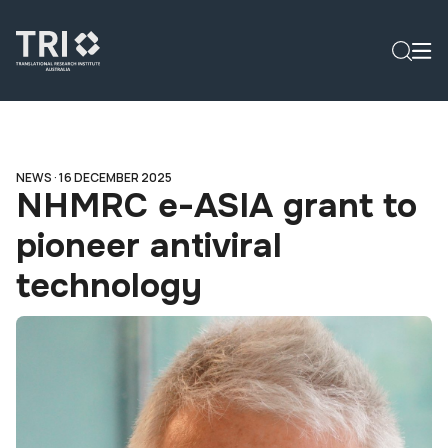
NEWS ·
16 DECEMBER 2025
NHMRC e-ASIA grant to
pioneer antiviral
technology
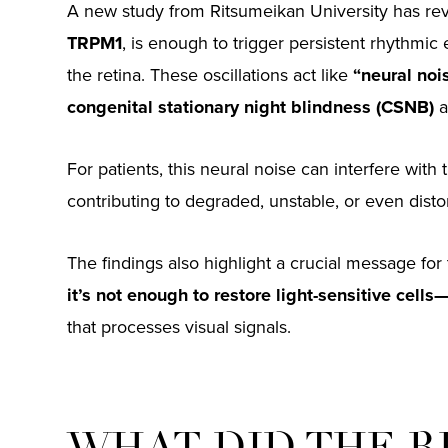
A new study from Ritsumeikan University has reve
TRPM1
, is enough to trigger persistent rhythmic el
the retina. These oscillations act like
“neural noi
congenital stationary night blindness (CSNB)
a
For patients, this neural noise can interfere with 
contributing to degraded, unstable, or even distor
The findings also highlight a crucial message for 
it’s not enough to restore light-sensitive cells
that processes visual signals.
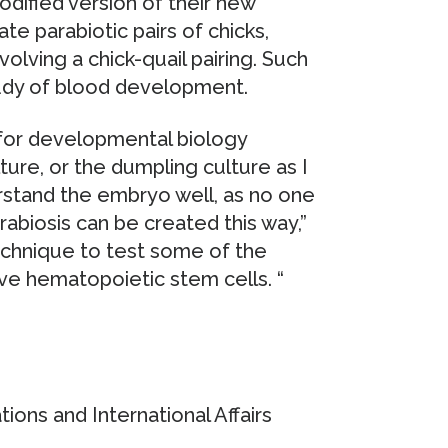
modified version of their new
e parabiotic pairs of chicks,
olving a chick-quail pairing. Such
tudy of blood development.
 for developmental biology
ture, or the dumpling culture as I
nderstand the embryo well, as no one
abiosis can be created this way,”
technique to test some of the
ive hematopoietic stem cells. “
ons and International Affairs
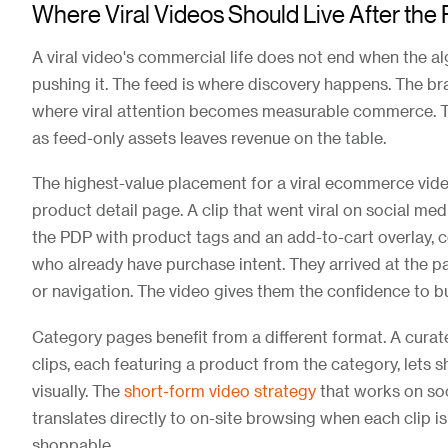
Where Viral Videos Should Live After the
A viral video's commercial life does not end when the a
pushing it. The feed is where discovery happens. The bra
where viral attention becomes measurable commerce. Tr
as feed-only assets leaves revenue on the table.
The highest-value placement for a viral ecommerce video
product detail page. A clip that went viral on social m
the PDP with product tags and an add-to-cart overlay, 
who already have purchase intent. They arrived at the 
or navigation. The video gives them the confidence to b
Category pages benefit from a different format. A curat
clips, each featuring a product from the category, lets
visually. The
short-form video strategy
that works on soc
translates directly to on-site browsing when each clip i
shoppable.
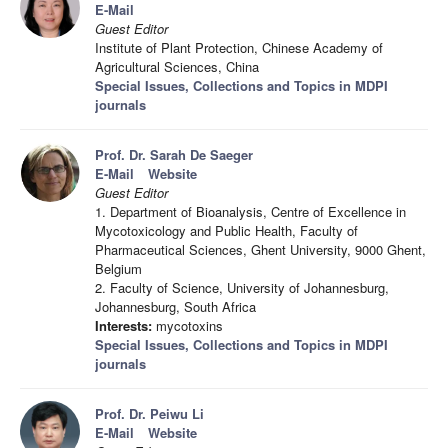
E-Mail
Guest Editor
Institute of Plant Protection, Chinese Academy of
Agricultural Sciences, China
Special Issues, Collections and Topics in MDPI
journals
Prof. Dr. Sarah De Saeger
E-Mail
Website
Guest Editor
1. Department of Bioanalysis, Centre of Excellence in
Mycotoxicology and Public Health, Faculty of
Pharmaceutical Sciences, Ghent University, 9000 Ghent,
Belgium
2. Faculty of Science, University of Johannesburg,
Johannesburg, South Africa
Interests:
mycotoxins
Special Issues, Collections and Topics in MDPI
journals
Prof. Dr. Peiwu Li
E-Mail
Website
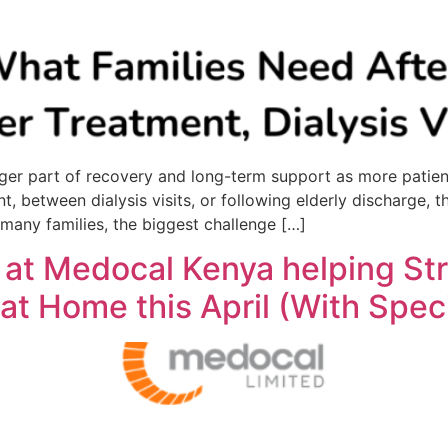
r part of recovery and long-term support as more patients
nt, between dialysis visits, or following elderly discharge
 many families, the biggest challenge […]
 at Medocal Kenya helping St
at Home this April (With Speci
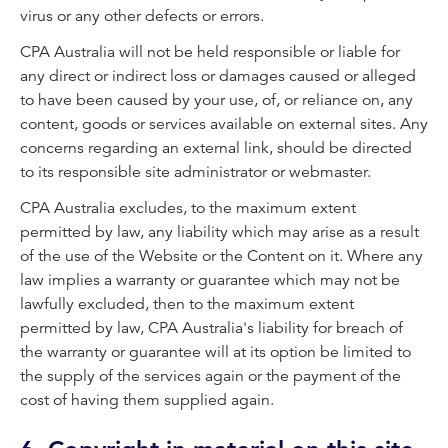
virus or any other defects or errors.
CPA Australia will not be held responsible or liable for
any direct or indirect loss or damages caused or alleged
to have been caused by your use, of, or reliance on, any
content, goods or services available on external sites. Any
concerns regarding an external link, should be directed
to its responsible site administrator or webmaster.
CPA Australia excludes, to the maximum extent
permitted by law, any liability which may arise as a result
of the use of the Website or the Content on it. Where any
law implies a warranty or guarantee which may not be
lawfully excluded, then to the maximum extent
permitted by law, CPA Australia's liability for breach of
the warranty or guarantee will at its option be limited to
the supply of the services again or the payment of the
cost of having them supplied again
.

> What you need to do
Find the string "when" in the material above. Then copy each line that has it.

> Exercise output
A viral video's commercial life does not end when the a
translates directly to on-site browsing when each clip i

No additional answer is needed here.